Tax in Germany was becoming a problem, even in German terms, and they'd grown used to being nearly as heavily taxed as the French. The country was graying fast. Worse, because there were places where young people could earn more and keep more, places like America, Canada, Australia—and, increasingly under the assault of AIDS, South Africa—young Germans were leaving. This left more tax to be paid by fewer workers, which drove even more to think about leaving. Nor was there much sign of improvement. There were not so many children in the Christkindlmarkt as Gabi remembered from her own youth and those had been few enough.
And still Mahmoud pesters me to go there and marry him. Sometimes it's tempting. But then he'll say something like, "I'm an American citizen now; Amal should have the same chance when she's older . . . if she wants." He knows how that pisses me off.

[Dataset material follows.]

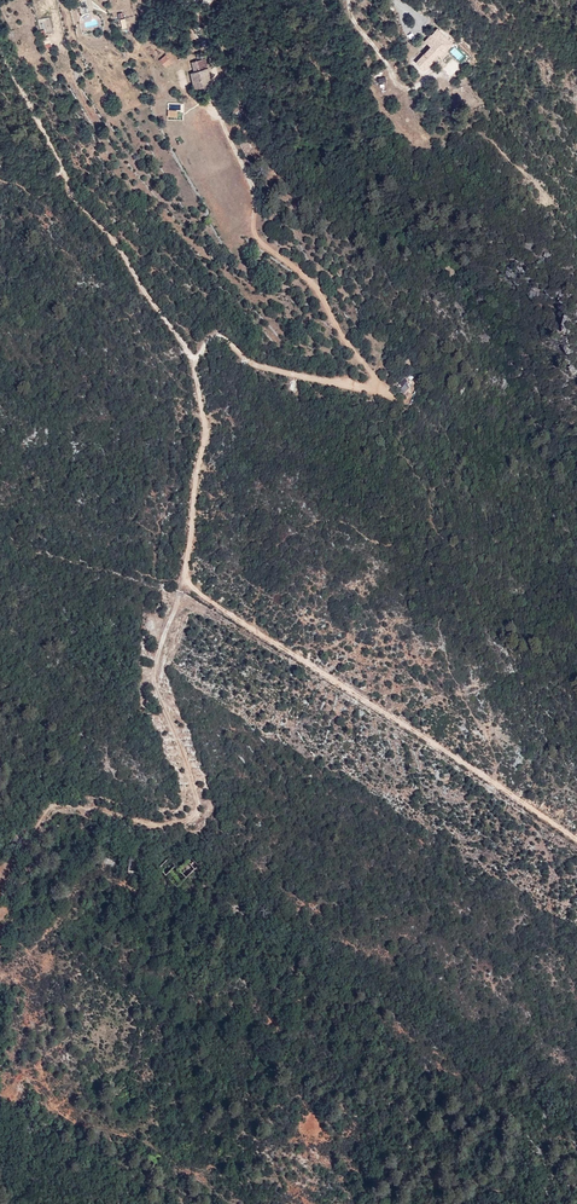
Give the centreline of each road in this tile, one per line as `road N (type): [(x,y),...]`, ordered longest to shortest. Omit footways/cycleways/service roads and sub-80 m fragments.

Gabi watched Amal's eyes as they passed a stand with spicy Nuremberg gingerbread on display. She made as if to keep going, watching the baby's eyes stay fixed on the treats. Then she turned, abruptly, scooped up a piece and passed it to the girl. Gabi took a silver and gold colored two Euro coin and gave it to the stall keeper.
While she awaited her change, the baby leaned over and kissed her cheek.
"Thank you, Mommy."
And that jus
t made Gabrielle's Christmas.
Chapter Fourteen
We hope that we can either return to the policies of that imagined past or approximate some imagined ideal to recapture our innocence. It is easier than facing the hard truth: America's expansiveness, intrusiveness, and tendency toward political, economic, and strategic dominance are not some aberration from our true nature. That is our nature.